Irwin had returned by now, wiping his face. He looked at one of the pictures, then turned to Dandruff Shoulders.
"You want us to hire your son?" he said. Not waiting for an answer, he turned to Larry, "Remind me to ask Tanya to put the young man on the casting call list."
"No, no. That's not what I meant," protested Dandruff Shoulders. Although I noticed from the look in his eye that he wasn't adverse to a bit of casting bribery. Thinking, screw his son, maybe whisper something in Irwin's ear about his mistress, who would then make him a very happy man on black silk sheets, sprinkled with dandruff.
He continued, "This picture is just an example of what we are talking about. When you cast for the gang, get clean cut young American boys like this."
"That way Adam will look like he's in good company, even if in the script he's in bad company," added Comb Over."
"It'll make his mother so happy," somebody said, but when we all looked we couldn't tell who, except for one kid Suit who was staring at the table.
Ignoring the interruption, Dandruff Shoulders said, "Not gritty kids. Not kids who will loom over Adam, acting like a threat. He's a very vulnerable boy, you know. And looks it."
Chris barely buried a snort. I knew what he was thinking. The Beach Ball was not just 'vulnerable looking,' but so short, we'd have to cast midget kids to avoid the looming business. On the other hand, I could partly see the point, which scared hell out of me, because when you agree with a Suit's point, it's time to check your IQ levels.

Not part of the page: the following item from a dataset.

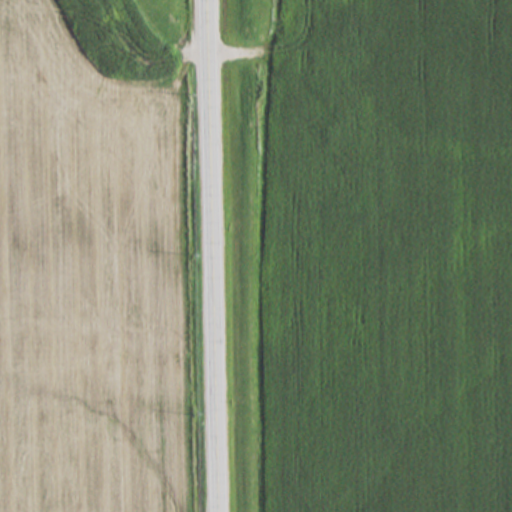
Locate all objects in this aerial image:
road: (212, 256)
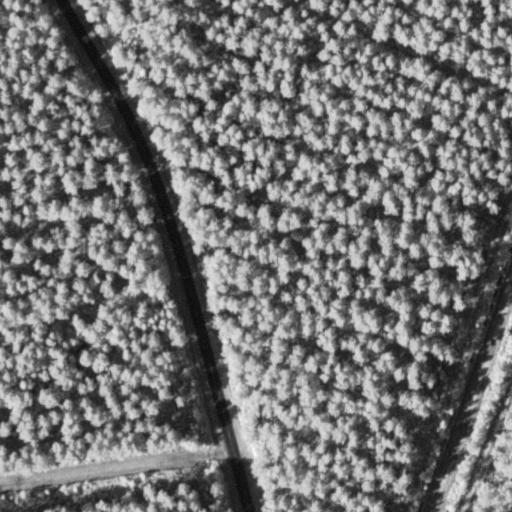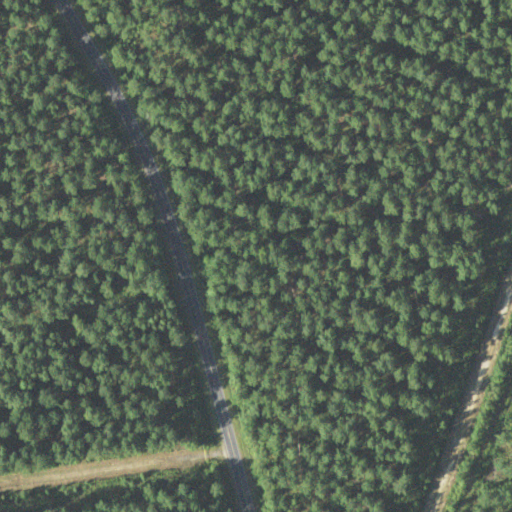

However, now that the deed was done - firing the kid who played the Adam Rich's role in the pilot, who at least looked like he could act bad ass and replacing him with the Beach Ball - the script we were looking at was totally out of whack. As were most of the others on the burner.
Adam Rich just wasn't believable as a kid from the streets. Unless you were talking about the runaways who hung out on Melrose looking for "dates." So we would have to hire a bunch of Beverly Hills delinquent wannabes. Short ones.
Irwin picked up one of the pictures, pretended to study it closely, then said, "Gentlemen, I'm in complete agreement with you. We'll take this to heart when we are casting." He showed Larry the picture. "Won't we, Larry?"
Larry said, "Absolutely."
The tension in the room eased. Suits shuffled papers, snapped briefcases open and closed, while Irwin regaled one and all with tales of his adventures with Groucho Marx.
As he talked, he picked up a pencil, and absently pushed it UNDER his toupee. And SCRATCHED his bald head leisurely, and with infinite pleasure.
I lost it. Desperately covering my mouth to keep from bursting into laughter, I turned to the left to hide my face. Only to find myself looking into the eyes of one of the Suits, who was doing the same thing. Mouth covered with a hand. Barely controlled laughter.
We both almost erupted with loud guffaws, and quickly turned the other way.
I had a hard time getting myself together and when we all rose to leave, Chris gave me a strange, what the fuck, look.
I shook my head. "Don't ask," I whispered. "If you do I'll lose it and we'll both be fired on the spot."
Somehow I got out of the meeting without looking at Irwin - studying my boots when I shook his hand. Chris covered by making noises about the nice meeting.
Back in our office - and fueled by a shot of Metaxa - I told Chris the story. I started giggling uncontrollably before I was done. Chris caught my giggles, then we were both laughing so hard that the tiles threatened to come loose from the ceiling.
Our secretary - a super lady named Genevieve - stuck her head in the door. "What so funny, boys?" she wanted to know.
This only made us laugh harder. We couldn't get a word out to explain. Gasping. Pounding the table.
Genevieve nodded knowingly. "You boys have been upstairs visiting Cheech and Chong again, haven't you."